These discussions are happening at a time when

  • there are no documented cases of foreign government or law enforcement access to the data of Canadian enterprises processed within cloud services
  • misconceptions about the CLOUD Act are common (for example, the CLOUD Act does not create surveillance powers or unfettered access to materials stored within cloud or other digital services in Canada)
  • using a Canadian service provider or storing data in Canada does not guarantee data will be beyond the reach of courts in other countries
  • a prominent attempt to mandate data sovereignty in British Columbia has been reversed
  • it is increasingly clear that effective management of information in the digital age requires a risk-based approach that considers all relevant factors and costs, including the availability of technology-based solutions

This Update explores the prevalence of foreign access to electronic records stored in Canada, the impact of the CLOUD Act, and options for addressing related perceived risks.

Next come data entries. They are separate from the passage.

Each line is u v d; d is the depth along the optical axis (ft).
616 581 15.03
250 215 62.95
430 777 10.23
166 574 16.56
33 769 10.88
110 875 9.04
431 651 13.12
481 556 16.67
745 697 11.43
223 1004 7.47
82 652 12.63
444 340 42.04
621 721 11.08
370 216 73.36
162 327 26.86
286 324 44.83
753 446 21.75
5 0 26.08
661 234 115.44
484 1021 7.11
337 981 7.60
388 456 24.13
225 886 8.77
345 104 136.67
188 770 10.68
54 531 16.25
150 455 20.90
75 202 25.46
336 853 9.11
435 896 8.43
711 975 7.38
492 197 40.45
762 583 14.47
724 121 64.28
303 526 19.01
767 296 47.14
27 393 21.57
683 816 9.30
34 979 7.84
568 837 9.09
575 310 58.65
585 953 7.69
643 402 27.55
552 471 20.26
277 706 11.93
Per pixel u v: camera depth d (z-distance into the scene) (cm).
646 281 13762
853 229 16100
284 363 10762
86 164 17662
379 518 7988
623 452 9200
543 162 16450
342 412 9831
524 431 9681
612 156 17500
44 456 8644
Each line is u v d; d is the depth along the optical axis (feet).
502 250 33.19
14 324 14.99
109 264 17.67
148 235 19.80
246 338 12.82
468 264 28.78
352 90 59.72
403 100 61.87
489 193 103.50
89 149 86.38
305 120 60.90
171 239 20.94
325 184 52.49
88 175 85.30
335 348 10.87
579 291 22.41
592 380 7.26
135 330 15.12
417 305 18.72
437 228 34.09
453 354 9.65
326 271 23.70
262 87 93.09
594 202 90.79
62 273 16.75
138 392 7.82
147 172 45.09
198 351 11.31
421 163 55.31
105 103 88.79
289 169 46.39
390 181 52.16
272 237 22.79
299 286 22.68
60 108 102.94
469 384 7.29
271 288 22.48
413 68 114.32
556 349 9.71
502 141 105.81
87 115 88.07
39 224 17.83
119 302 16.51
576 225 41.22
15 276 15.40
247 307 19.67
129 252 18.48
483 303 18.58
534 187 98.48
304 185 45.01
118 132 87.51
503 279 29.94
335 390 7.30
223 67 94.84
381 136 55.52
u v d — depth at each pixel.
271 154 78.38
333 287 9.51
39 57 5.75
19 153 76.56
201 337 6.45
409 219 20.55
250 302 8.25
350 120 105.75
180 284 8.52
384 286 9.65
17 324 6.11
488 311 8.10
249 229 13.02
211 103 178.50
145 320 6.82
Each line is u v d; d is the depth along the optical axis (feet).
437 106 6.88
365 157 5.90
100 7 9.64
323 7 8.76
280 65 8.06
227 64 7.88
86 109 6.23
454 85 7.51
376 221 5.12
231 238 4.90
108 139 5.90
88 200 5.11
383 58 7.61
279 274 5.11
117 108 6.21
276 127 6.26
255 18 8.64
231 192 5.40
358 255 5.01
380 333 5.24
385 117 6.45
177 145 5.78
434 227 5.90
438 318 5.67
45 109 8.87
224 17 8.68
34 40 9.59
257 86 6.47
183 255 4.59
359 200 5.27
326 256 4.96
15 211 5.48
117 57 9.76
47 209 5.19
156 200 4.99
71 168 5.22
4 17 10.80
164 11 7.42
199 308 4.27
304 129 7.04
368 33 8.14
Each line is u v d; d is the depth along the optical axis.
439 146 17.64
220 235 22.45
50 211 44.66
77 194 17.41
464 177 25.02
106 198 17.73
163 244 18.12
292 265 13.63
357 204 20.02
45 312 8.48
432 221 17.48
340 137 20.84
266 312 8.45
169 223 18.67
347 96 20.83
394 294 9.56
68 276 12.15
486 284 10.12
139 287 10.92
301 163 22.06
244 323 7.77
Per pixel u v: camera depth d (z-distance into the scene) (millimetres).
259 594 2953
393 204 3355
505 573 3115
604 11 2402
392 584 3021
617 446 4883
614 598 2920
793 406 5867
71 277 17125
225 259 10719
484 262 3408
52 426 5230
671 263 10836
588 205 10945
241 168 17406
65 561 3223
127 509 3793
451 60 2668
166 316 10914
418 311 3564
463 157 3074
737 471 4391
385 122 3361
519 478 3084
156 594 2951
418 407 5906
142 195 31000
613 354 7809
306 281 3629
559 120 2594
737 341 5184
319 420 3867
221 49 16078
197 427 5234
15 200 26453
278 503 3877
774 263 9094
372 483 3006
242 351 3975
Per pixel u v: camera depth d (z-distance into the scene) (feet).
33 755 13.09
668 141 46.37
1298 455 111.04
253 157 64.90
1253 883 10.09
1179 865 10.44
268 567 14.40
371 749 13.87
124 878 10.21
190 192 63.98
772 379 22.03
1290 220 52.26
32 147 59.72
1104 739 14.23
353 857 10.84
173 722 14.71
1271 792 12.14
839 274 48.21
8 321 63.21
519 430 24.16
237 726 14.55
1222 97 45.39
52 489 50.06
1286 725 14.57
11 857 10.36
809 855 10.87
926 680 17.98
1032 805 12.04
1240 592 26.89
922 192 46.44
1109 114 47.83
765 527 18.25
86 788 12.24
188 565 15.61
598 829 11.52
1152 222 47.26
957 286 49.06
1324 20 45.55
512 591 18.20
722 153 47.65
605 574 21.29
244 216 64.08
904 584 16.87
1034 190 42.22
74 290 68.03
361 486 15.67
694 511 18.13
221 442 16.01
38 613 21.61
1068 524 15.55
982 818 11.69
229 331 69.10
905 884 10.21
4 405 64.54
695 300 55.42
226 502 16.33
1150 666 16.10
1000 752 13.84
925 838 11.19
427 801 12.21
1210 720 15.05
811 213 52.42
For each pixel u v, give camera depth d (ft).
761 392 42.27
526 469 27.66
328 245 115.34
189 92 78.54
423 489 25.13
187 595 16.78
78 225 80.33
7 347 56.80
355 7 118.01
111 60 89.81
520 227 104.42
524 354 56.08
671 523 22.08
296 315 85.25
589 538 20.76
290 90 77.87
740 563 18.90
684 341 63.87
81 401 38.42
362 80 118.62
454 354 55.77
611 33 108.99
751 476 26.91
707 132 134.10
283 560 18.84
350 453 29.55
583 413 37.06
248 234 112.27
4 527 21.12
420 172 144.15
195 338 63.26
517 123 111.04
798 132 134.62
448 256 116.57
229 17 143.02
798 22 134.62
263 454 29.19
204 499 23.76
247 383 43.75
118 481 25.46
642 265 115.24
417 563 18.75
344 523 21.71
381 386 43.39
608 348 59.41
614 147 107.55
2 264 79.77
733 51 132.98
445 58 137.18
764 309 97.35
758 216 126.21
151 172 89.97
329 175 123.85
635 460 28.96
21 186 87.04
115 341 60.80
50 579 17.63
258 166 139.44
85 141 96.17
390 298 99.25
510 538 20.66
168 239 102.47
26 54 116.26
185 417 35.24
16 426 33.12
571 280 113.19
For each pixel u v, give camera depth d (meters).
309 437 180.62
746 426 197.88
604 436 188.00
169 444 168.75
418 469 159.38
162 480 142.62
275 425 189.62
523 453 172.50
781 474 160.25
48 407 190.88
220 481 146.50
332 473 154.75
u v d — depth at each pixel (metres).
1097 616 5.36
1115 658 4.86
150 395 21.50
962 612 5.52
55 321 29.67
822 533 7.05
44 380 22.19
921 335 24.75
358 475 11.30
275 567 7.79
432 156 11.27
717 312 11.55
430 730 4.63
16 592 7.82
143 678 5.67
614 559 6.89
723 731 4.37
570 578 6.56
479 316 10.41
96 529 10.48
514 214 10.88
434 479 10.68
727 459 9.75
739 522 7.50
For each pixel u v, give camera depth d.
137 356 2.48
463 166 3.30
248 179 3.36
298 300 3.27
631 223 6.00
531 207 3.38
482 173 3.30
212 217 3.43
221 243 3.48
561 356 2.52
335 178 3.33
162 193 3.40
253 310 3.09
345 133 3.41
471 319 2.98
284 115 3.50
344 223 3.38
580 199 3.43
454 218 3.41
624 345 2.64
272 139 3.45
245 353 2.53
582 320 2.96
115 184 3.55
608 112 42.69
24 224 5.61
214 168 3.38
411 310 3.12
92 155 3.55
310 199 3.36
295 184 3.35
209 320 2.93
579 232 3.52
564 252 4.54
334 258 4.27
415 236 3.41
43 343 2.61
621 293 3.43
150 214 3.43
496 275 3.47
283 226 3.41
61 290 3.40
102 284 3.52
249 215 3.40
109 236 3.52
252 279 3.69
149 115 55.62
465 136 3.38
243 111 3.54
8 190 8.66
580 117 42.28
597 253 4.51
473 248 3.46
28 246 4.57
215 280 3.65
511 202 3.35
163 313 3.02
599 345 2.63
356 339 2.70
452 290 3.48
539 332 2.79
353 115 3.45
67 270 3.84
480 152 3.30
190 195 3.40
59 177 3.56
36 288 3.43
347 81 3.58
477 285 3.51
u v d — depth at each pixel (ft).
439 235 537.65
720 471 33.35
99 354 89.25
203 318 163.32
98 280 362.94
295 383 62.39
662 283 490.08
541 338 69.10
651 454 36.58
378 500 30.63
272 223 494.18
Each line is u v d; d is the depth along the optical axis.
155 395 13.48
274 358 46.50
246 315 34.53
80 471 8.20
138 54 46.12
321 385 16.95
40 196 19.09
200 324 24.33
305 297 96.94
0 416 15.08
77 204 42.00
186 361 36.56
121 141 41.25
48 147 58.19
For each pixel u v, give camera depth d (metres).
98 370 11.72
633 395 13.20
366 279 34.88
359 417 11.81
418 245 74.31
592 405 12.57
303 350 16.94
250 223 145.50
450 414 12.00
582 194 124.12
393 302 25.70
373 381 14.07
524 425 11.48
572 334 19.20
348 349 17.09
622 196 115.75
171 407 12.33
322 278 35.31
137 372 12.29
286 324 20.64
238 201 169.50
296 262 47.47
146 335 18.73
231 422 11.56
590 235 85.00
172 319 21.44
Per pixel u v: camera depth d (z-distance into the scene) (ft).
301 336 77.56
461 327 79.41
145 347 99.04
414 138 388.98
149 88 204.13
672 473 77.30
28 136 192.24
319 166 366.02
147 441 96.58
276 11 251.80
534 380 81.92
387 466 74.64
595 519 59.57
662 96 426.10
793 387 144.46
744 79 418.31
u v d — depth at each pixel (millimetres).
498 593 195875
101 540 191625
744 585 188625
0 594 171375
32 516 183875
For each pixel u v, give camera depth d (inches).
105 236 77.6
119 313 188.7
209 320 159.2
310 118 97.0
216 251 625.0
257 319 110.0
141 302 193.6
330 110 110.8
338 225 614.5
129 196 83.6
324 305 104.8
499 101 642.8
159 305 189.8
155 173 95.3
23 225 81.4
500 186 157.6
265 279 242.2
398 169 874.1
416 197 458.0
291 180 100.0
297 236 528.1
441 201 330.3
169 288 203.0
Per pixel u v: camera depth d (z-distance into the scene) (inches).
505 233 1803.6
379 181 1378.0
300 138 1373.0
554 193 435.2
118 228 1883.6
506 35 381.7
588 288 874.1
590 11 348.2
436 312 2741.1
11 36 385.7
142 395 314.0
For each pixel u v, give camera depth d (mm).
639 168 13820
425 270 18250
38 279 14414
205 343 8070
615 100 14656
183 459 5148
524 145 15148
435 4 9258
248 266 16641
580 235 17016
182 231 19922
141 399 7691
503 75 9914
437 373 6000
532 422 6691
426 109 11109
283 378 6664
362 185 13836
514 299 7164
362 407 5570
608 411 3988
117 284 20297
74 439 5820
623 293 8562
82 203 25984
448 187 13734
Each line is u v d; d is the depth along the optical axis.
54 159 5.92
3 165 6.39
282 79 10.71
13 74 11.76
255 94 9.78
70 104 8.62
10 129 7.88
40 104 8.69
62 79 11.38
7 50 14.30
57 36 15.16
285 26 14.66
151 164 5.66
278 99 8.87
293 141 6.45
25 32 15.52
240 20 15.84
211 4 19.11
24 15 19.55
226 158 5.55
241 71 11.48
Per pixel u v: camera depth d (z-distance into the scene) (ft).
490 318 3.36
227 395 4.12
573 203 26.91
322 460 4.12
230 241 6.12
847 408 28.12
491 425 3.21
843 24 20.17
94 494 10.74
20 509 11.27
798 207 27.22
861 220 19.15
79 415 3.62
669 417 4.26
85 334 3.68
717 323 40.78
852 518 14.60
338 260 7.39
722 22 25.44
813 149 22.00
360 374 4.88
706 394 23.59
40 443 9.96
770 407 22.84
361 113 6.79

Disclosures of enterprise customer content stored outside the U.S. is very low

Major cloud service providers regularly publish transparency reports that are designed to inform the public about the number and types of requests for user data they receive from governments and courts worldwide, including the U.S. While these reports do not typically report on requests for data stored in Canada, the global numbers make it clear that the prevalence of disclosures of enterprise customer content stored outside the U.S. is very low.

What is the CLOUD Act?

The Clarifying Lawful Overseas Use of Data Act or CLOUD Act was enacted by the U.S. Congress in 2018 to modernize laws involving legal demands for information in the cloud computing era.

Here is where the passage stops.